* _SELECTED TEXT_
——————
Ancient History
Because I Believe in Psychic Energies and Dear God Especially Here: I can
barely even handle writing this section because . . . JESUS CHRIST! The story
of the Detroit Lions at quarterback is the story of the franchise itself, just
full of failed hopes and misery and failure demons and every other kind of
demon in hell, just constantly gnawing at our souls, punishing us for something
truly heinous we must have done in another life. Maybe Lions fans are the
collective souls of the entire Nazi party reincarnated. Who knows? You could be
Hitler.
Anyway, shit, we’ve already veered into wild ranting and
idiot gibberish, so clearly this is going to go well. It all starts, of course,
with Bobby Layne. If you just read that in the voice of Vincent Price, I don’t
blame you because there’s no bigger spectral ghoul in our absurd history than
Bobby Layne.
——————
* _EXTRACTED MATERIAL_
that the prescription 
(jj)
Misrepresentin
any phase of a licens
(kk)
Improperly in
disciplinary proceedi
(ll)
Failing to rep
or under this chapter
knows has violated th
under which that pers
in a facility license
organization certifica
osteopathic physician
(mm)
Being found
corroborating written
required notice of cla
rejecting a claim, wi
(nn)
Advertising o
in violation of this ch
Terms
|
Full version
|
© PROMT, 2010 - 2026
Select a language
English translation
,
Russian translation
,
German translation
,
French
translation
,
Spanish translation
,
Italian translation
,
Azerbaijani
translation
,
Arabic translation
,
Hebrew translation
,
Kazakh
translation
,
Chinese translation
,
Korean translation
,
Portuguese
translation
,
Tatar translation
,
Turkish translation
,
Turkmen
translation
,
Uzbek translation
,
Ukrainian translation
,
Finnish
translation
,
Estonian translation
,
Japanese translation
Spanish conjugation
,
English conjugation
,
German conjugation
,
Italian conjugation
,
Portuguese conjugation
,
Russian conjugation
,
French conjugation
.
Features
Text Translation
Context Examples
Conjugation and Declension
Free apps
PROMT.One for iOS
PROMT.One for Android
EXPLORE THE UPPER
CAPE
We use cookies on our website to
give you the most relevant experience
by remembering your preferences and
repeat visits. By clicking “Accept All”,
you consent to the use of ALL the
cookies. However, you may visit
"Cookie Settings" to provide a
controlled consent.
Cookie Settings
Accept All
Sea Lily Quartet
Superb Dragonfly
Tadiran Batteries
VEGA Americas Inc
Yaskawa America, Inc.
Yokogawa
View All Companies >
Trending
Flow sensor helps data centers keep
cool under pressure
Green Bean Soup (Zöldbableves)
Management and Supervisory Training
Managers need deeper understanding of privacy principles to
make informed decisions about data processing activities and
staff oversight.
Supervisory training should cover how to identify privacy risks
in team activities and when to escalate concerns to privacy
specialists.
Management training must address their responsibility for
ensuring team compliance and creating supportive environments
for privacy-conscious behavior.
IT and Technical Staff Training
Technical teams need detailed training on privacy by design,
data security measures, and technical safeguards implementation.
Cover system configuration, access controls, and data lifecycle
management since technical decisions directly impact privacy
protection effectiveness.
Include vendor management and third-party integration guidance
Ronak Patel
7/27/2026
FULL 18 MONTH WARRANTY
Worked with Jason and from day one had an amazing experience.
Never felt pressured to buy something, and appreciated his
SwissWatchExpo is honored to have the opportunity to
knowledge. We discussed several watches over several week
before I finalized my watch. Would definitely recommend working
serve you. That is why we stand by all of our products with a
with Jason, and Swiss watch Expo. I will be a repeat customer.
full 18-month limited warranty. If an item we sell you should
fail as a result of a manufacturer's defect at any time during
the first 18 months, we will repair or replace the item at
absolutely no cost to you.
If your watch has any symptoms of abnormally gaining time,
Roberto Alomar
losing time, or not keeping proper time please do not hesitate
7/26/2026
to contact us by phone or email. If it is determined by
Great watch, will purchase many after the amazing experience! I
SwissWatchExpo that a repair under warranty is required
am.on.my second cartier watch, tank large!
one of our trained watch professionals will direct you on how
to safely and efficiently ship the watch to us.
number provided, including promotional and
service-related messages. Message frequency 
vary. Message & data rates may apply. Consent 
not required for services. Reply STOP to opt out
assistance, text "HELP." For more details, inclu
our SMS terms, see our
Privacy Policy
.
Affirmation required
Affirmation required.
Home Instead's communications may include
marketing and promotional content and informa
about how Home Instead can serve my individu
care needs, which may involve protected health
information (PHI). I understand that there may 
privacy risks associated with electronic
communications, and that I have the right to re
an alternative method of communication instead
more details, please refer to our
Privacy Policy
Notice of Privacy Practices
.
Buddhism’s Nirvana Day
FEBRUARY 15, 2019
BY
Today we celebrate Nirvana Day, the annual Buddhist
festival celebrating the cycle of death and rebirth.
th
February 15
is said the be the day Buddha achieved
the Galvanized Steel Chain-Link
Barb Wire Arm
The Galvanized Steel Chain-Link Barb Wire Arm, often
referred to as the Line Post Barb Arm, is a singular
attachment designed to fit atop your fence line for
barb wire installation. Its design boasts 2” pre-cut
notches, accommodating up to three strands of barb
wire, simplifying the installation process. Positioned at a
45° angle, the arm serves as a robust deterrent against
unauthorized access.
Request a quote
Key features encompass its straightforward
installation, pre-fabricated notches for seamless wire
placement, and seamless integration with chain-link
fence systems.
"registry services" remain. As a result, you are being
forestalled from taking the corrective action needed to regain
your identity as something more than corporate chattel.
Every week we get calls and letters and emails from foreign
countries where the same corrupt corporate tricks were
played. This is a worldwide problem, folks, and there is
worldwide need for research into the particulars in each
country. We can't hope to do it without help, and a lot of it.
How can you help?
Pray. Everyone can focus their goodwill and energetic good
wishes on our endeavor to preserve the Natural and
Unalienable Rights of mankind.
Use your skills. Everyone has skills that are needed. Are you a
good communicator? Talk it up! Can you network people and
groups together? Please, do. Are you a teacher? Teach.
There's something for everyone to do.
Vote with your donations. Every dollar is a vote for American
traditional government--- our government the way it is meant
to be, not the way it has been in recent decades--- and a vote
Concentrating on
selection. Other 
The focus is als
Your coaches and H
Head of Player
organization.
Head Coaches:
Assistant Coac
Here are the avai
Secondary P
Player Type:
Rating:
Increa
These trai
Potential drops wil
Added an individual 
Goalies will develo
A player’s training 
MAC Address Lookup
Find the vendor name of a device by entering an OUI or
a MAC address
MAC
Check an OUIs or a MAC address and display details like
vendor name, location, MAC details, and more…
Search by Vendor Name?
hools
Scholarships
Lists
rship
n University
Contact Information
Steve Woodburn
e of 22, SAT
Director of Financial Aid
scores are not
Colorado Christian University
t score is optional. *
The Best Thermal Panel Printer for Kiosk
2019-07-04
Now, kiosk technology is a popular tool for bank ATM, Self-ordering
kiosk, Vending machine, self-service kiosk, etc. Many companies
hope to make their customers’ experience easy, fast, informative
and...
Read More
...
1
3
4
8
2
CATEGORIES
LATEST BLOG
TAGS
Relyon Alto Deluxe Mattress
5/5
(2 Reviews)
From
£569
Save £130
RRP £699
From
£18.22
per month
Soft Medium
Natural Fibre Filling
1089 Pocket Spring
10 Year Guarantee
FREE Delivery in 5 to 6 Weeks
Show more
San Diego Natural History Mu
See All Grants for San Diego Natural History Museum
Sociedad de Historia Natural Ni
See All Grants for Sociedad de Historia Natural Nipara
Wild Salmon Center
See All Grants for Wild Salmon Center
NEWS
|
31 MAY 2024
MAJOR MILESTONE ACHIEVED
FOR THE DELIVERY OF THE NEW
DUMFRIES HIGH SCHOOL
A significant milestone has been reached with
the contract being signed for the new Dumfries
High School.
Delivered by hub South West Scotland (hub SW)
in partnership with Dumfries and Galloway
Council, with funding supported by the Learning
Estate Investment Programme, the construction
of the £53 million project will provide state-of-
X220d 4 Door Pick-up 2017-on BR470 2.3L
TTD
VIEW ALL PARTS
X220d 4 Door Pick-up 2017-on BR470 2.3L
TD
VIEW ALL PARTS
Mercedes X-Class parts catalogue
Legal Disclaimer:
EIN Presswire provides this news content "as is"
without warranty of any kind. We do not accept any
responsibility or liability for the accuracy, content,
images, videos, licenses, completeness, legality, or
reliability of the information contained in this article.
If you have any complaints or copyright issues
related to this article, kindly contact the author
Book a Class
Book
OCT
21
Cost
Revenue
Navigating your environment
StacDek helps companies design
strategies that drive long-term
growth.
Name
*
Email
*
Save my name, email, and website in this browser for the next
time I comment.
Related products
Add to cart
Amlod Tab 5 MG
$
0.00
——————
* _WHAT IS REQUIRED_
Copy out the "Ancient History" passage about the Detroit Lions at quarterback, word for word from start to finish.

* _ANSWER SPACE_
Ancient History
Because I Believe in Psychic Energies and Dear God Especially Here: I can
barely even handle writing this section because . . . JESUS CHRIST! The story
of the Detroit Lions at quarterback is the story of the franchise itself, just
full of failed hopes and misery and failure demons and every other kind of
demon in hell, just constantly gnawing at our souls, punishing us for something
truly heinous we must have done in another life. Maybe Lions fans are the
collective souls of the entire Nazi party reincarnated. Who knows? You could be
Hitler.
Anyway, shit, we’ve already veered into wild ranting and
idiot gibberish, so clearly this is going to go well. It all starts, of course,
with Bobby Layne. If you just read that in the voice of Vincent Price, I don’t
blame you because there’s no bigger spectral ghoul in our absurd history than
Bobby Layne.